*** Opening DATA FOR ANALYSIS ***

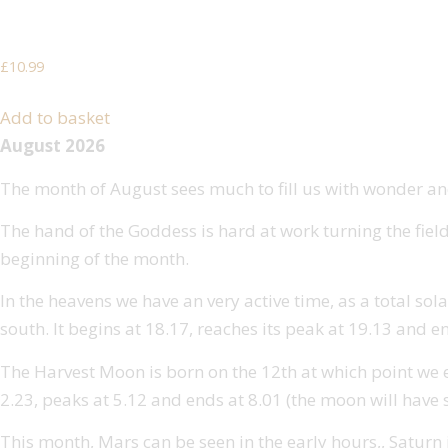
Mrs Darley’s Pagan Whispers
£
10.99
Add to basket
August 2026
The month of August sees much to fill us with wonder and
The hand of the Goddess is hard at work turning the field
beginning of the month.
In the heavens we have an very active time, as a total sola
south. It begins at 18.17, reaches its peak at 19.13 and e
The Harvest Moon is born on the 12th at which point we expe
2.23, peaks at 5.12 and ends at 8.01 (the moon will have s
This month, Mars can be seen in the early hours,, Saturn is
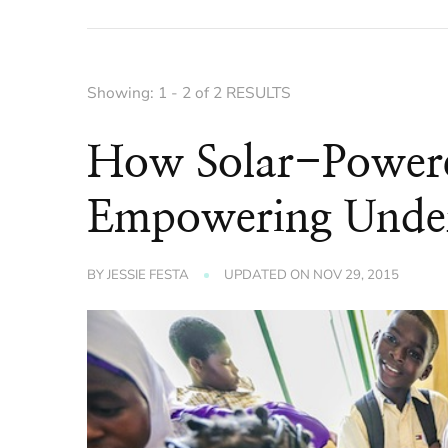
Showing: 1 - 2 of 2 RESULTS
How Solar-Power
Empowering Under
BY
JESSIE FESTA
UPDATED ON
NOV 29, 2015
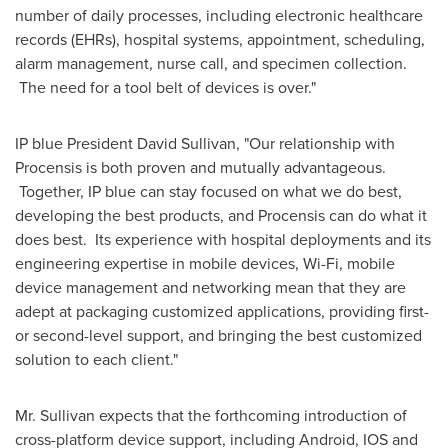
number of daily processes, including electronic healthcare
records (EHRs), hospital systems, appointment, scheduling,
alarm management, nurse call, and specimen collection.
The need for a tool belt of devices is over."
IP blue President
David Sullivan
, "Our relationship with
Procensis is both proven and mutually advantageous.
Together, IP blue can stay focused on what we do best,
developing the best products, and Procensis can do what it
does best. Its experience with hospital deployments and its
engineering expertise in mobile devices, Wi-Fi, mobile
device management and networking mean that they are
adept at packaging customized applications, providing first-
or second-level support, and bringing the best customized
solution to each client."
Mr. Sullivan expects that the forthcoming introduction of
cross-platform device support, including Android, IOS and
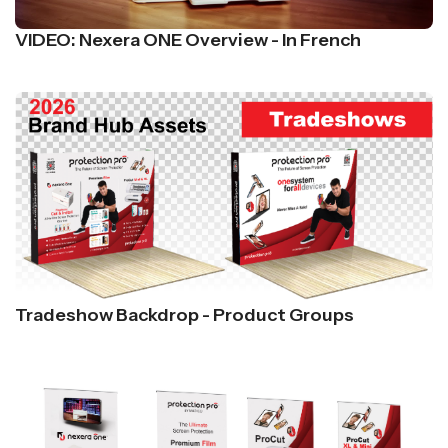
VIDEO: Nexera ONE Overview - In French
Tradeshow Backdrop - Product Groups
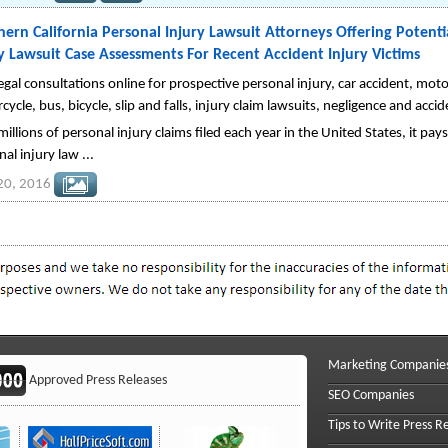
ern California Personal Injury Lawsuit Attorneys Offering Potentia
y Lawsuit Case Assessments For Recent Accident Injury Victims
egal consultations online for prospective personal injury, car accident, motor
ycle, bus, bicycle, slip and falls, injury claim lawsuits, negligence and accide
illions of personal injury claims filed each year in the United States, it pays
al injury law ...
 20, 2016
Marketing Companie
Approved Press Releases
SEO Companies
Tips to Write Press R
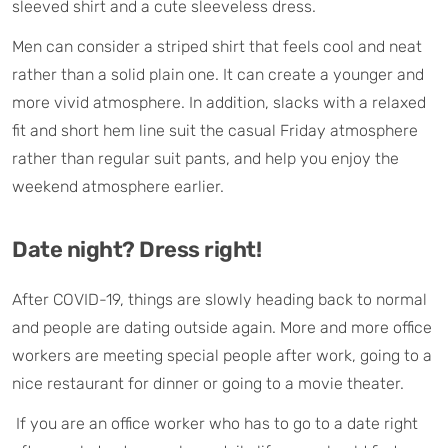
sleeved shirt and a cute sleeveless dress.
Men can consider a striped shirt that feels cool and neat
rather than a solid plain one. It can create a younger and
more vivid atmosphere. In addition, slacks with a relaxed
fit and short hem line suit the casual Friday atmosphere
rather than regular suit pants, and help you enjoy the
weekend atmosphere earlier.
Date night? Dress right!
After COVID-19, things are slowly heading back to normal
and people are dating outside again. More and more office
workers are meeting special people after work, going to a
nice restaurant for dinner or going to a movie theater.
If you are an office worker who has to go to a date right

*** Closing DATA FOR ANALYSIS ***
*** Opening DATA FOR ANALYSIS ***

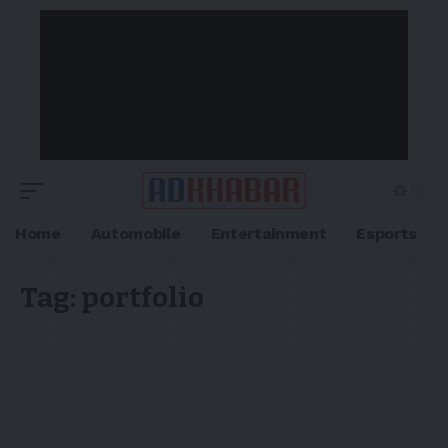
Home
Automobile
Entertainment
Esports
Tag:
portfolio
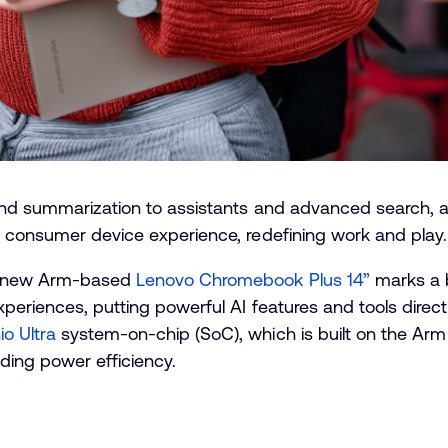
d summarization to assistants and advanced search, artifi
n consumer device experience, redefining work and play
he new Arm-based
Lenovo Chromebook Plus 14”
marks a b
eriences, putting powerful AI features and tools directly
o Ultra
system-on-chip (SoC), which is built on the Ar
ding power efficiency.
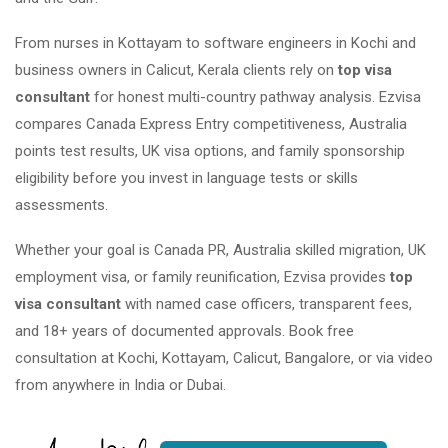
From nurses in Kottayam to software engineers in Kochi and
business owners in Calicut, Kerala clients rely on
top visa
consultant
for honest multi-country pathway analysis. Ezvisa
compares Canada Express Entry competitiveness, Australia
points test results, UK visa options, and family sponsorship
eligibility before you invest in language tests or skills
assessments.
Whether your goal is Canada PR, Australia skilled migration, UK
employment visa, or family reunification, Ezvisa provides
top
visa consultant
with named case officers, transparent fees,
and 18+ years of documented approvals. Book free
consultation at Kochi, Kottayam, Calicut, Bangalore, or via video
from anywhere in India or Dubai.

*** Closing DATA FOR ANALYSIS ***
*** Opening DATA FOR ANALYSIS ***

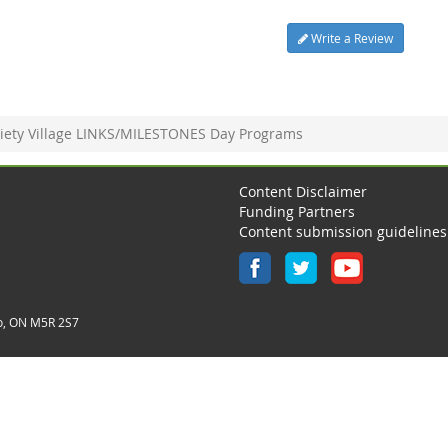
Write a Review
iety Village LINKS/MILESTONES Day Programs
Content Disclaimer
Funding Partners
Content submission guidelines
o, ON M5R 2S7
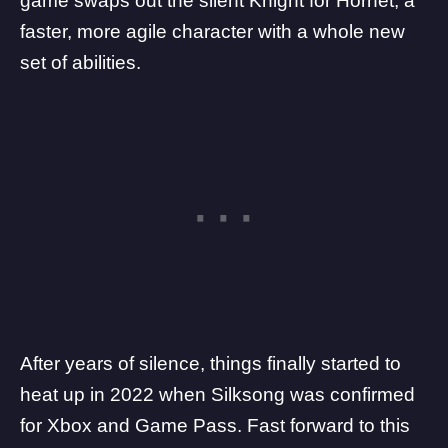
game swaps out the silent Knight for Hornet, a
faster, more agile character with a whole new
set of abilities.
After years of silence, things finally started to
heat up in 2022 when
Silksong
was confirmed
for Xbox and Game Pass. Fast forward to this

*** Closing DATA FOR ANALYSIS ***

DESCRIPTION OF THE TASK:
Only the lines above from the one with "Mrs Darley’s Pagan Whispers" up to and including the one with "In the heavens" should be repeated, exactly as written.

SOLUTION TO THE EXERCISE:
Mrs Darley’s Pagan Whispers
£
10.99
Add to basket
August 2026
The month of August sees much to fill us with wonder and
The hand of the Goddess is hard at work turning the field
beginning of the month.
In the heavens we have an very active time, as a total sola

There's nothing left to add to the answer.